*WHAT YOU ARE ASKED TO DO:* Rewrite the rows below with "common name" switched to "vernacular name" and every other word left as it is. Leave out the pictures.

*SUPPLIED MATERIAL:*
════════════════
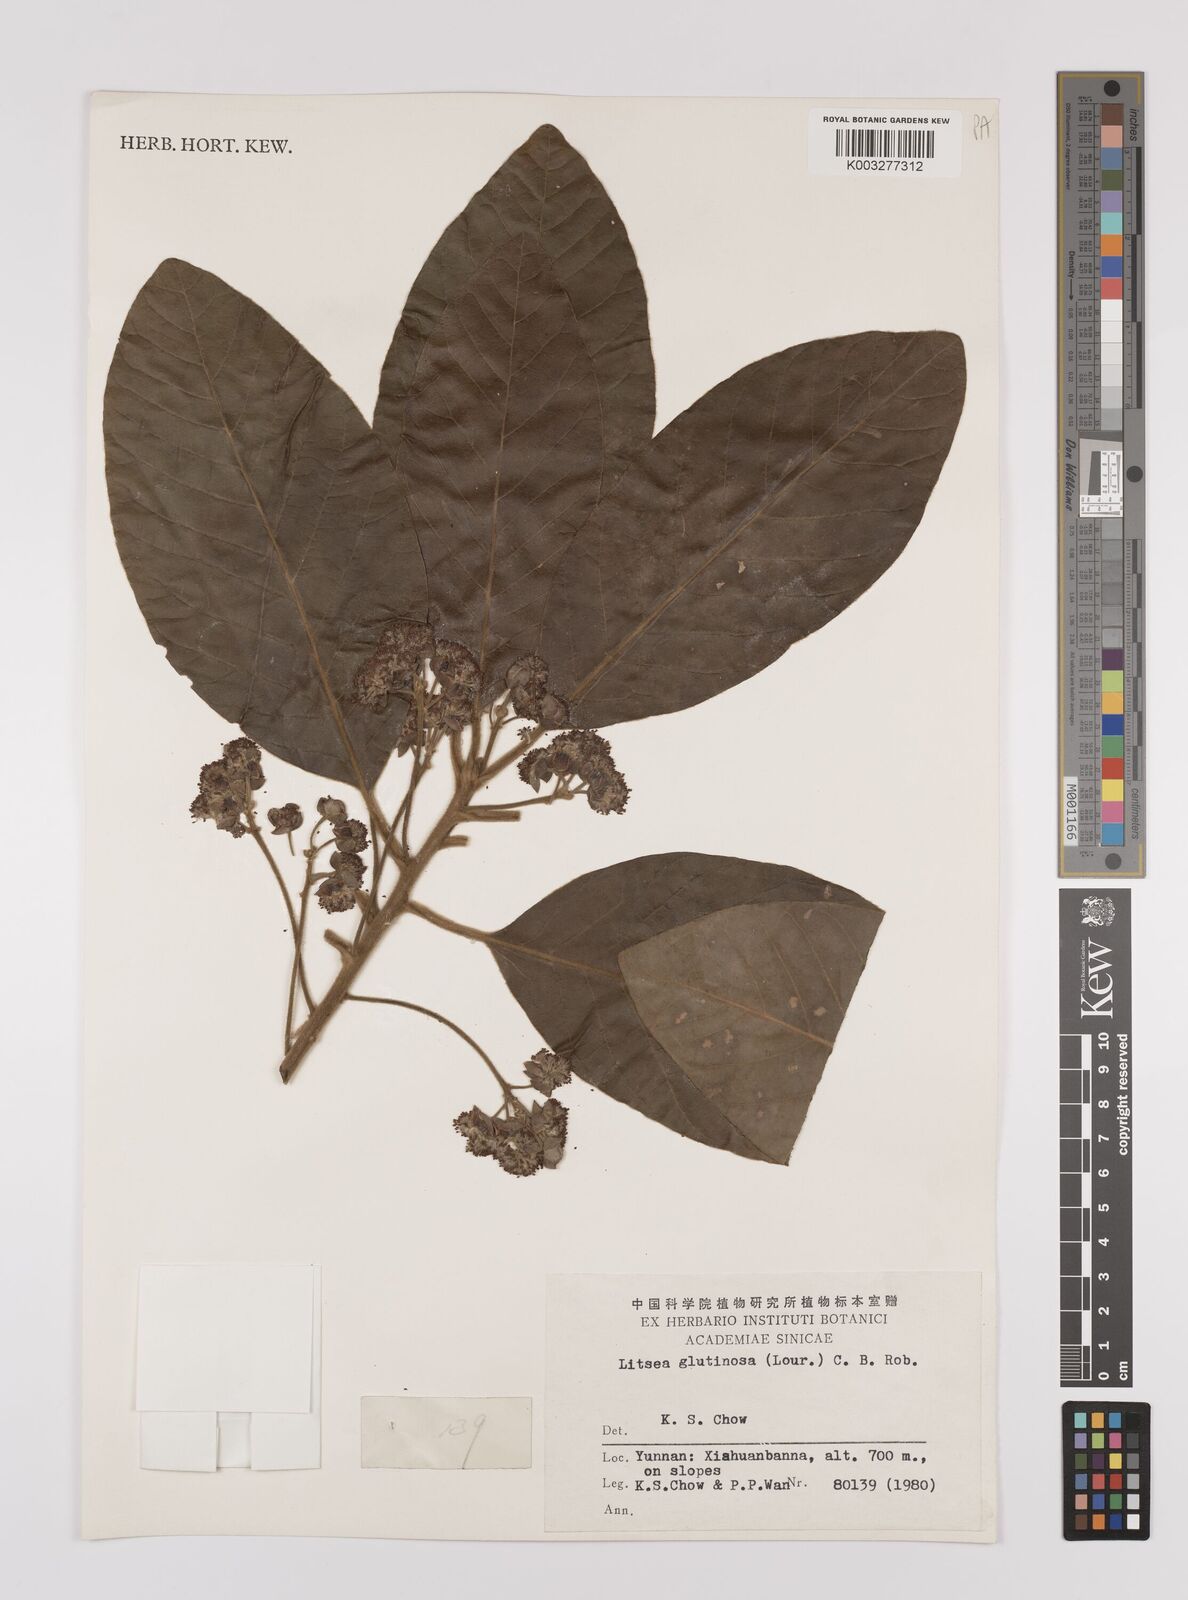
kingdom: Plantae
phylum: Tracheophyta
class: Magnoliopsida
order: Laurales
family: Lauraceae
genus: Litsea
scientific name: Litsea glutinosa
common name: Indian-laurel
════════════════
*SOLUTION BELOW:*
kingdom: Plantae
phylum: Tracheophyta
class: Magnoliopsida
order: Laurales
family: Lauraceae
genus: Litsea
scientific name: Litsea glutinosa
vernacular name: Indian-laurel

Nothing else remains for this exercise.